Exercise inputs:
****************

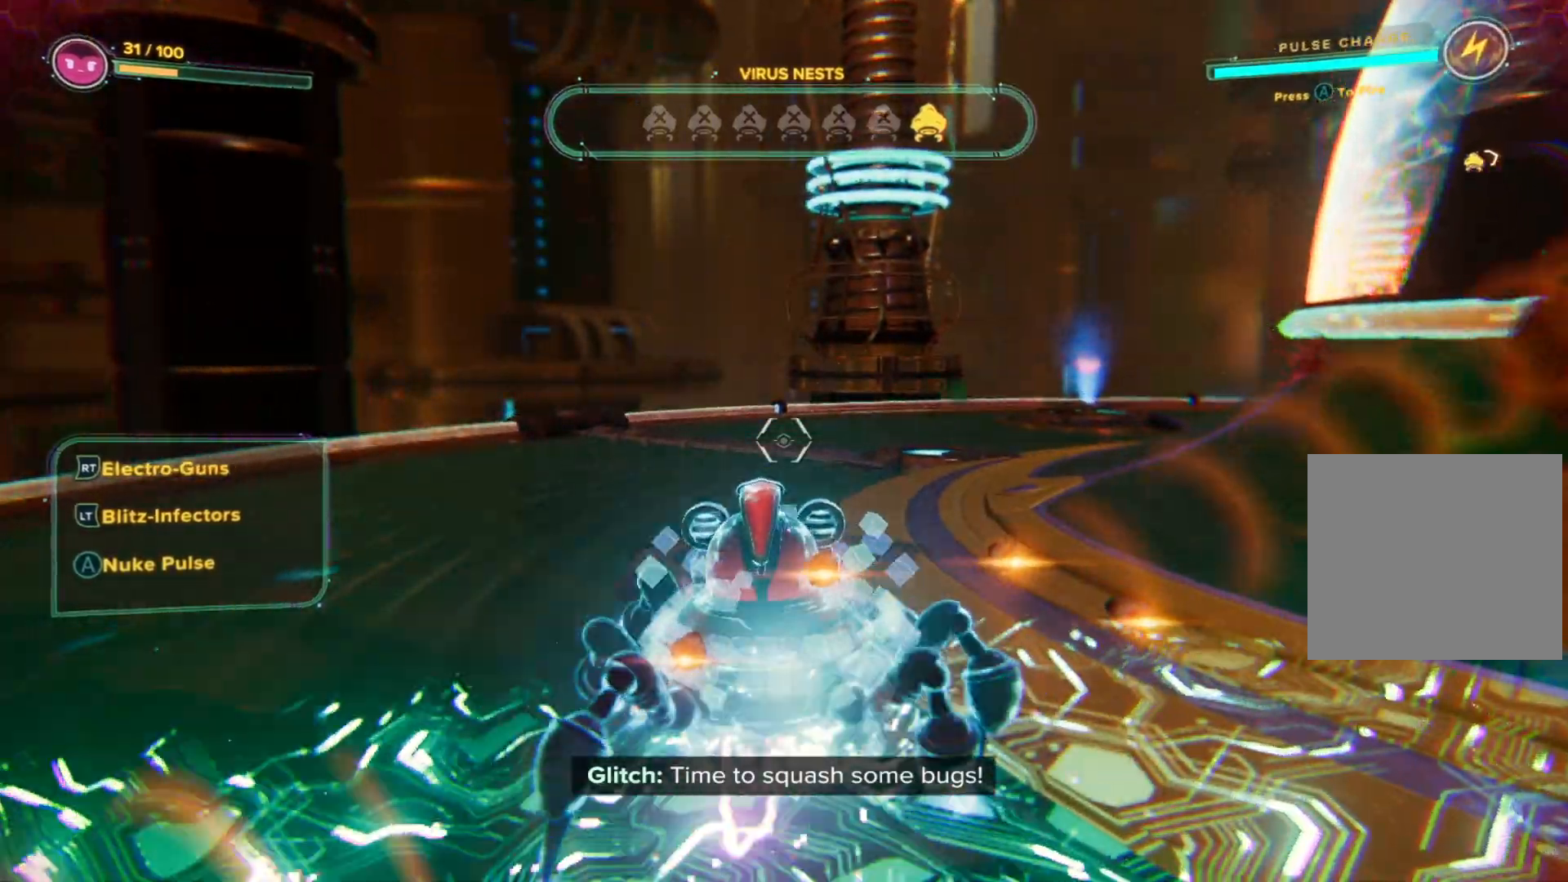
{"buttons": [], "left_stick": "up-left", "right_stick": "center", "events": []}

****************

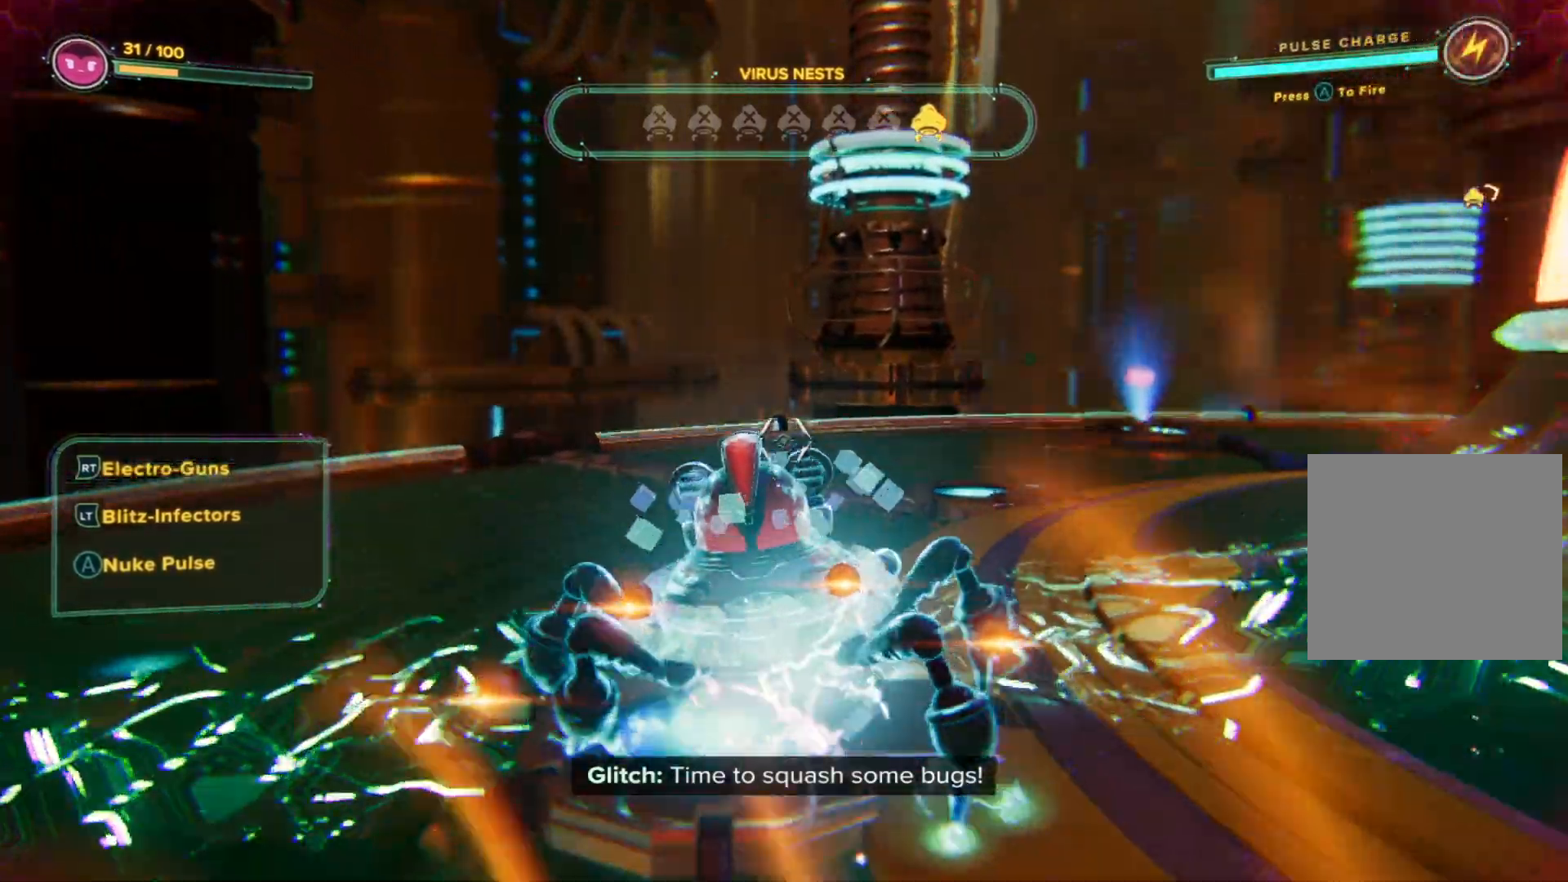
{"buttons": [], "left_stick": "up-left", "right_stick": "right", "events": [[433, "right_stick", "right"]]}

****************

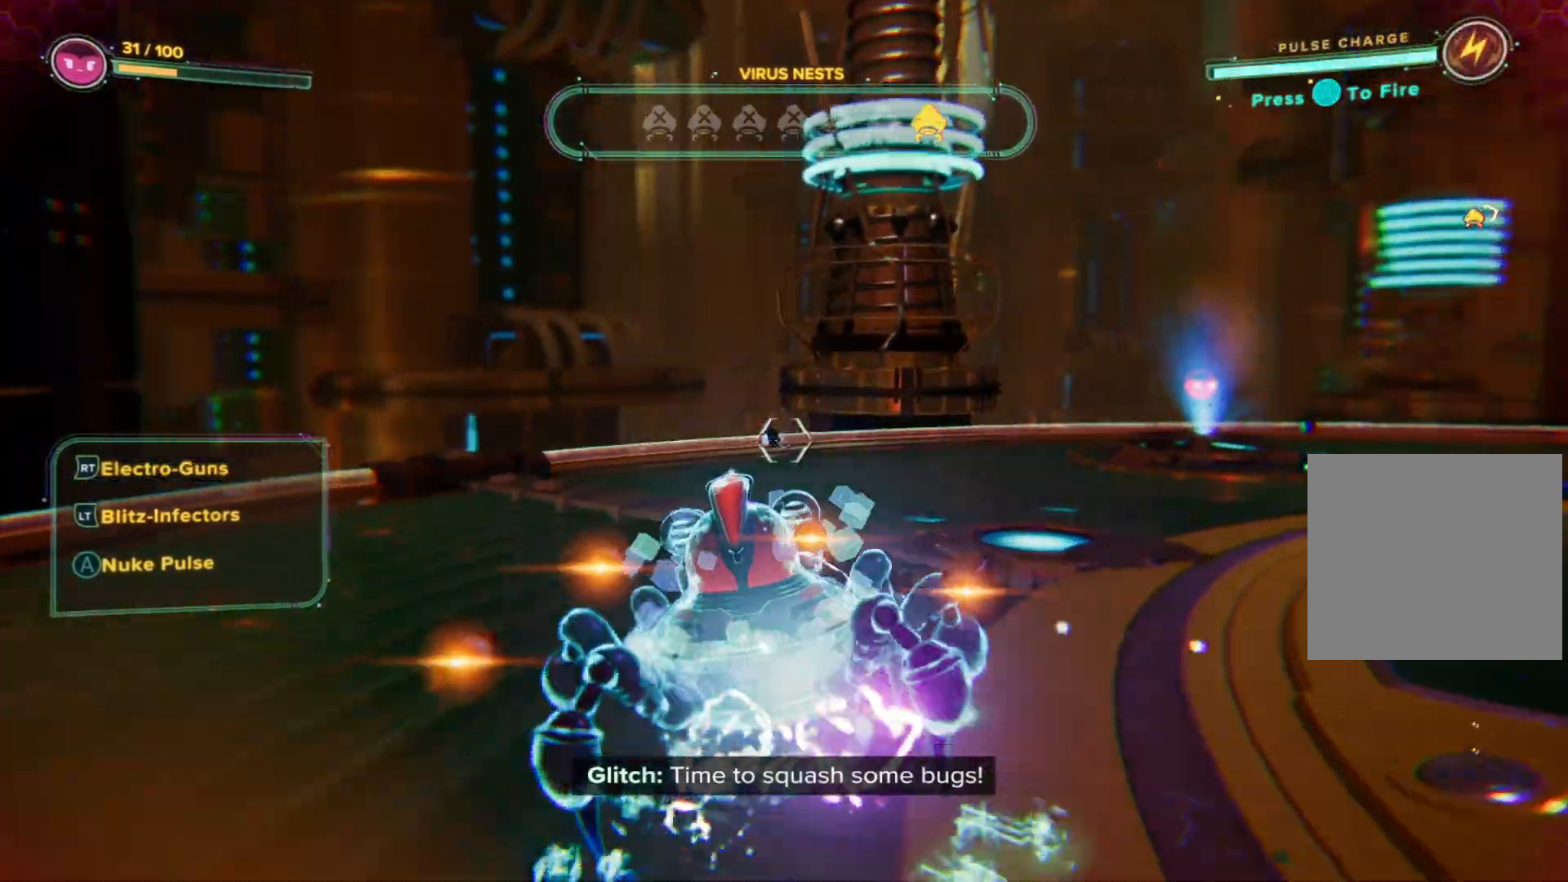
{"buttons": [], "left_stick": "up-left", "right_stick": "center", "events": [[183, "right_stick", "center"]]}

****************

Assignment:
Going through the entries above, show each line that contains "center".

Answer box:
{"buttons": [], "left_stick": "up-left", "right_stick": "center", "events": []}
{"buttons": [], "left_stick": "up-left", "right_stick": "center", "events": [[183, "right_stick", "center"]]}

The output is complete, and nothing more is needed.